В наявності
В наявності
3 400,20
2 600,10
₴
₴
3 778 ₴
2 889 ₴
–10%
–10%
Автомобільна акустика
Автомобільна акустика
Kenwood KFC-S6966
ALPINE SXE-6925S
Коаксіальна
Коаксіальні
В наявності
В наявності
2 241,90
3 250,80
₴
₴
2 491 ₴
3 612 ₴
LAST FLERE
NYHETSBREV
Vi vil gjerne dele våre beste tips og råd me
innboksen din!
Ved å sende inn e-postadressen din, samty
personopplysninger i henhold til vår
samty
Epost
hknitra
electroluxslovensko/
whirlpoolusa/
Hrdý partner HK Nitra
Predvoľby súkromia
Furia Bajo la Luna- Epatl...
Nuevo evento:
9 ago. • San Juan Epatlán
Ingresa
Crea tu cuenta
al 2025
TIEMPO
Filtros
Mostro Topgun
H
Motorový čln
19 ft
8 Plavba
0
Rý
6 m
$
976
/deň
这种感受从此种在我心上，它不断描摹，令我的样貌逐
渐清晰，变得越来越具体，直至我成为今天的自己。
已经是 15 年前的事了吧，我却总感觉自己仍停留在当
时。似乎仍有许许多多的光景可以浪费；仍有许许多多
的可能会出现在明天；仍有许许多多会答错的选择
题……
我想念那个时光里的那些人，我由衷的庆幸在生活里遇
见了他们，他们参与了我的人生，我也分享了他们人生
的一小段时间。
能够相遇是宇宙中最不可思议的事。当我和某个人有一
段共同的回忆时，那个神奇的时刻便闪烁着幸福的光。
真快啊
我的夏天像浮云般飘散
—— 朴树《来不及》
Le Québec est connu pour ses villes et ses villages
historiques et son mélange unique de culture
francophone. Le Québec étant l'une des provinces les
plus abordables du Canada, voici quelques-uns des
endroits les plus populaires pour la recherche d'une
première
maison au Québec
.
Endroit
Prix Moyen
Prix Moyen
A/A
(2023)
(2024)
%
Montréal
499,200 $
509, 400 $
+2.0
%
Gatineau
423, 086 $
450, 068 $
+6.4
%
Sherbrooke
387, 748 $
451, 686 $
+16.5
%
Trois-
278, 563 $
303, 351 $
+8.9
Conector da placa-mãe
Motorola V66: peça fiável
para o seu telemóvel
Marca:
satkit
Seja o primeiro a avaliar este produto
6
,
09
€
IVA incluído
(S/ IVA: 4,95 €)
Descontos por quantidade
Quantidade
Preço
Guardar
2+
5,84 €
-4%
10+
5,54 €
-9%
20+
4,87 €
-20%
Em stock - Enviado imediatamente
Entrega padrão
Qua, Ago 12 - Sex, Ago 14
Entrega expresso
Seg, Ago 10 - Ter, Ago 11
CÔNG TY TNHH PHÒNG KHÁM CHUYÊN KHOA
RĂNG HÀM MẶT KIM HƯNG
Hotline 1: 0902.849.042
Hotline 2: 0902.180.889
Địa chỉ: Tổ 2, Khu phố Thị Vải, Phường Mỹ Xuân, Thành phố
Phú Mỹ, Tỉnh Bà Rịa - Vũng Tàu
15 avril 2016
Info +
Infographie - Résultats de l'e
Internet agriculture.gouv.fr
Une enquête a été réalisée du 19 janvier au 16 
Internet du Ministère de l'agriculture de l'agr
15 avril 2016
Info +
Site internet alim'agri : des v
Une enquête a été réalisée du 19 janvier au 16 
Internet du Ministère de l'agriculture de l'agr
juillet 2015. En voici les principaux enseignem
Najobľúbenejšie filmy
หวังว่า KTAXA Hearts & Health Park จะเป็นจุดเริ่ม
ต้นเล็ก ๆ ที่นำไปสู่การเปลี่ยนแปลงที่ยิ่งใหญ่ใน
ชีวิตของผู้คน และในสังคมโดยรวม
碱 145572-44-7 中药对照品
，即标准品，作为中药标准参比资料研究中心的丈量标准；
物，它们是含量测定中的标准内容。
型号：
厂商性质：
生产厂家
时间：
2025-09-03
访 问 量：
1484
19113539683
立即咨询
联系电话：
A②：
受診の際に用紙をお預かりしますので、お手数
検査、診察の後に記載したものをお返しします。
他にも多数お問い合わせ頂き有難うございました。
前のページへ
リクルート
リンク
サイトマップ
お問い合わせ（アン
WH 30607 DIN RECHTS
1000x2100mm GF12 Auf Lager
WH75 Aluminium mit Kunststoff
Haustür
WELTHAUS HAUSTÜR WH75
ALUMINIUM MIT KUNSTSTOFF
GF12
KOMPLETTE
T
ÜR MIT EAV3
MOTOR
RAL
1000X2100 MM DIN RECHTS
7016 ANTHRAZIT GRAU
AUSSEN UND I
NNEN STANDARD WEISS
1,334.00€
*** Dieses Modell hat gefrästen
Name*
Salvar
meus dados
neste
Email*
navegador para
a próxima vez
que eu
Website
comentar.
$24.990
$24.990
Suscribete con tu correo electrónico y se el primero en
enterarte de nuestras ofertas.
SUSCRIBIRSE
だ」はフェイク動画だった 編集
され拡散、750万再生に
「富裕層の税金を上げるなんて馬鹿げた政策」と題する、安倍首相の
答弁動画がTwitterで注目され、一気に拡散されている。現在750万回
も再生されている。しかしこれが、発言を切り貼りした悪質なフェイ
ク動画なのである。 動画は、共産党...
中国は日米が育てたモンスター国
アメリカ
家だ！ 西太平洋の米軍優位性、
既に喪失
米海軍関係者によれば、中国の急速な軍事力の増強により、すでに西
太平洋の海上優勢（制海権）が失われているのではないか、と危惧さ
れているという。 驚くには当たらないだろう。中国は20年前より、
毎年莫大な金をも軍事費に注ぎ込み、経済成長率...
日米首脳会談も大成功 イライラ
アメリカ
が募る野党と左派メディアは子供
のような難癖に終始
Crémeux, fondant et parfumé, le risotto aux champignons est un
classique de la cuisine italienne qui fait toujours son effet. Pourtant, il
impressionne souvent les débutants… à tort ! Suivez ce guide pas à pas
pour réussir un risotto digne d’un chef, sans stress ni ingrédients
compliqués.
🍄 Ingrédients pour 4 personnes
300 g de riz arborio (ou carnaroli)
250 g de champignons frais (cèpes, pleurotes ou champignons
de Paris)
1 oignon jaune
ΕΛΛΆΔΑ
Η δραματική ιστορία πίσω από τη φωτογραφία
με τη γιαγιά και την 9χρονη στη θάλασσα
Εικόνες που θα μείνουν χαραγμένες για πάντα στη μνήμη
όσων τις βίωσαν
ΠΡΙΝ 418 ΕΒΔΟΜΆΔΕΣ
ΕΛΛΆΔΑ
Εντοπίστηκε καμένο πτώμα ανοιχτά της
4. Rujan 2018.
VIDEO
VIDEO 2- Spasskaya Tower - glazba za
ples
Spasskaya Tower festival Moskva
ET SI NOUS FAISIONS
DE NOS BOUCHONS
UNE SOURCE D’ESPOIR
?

********************

What to produce:
Please return every line of the records that contains the word "plus".

Problem solution:
plus abordables du Canada, voici quelques-uns des
endroits les plus populaires pour la recherche d'une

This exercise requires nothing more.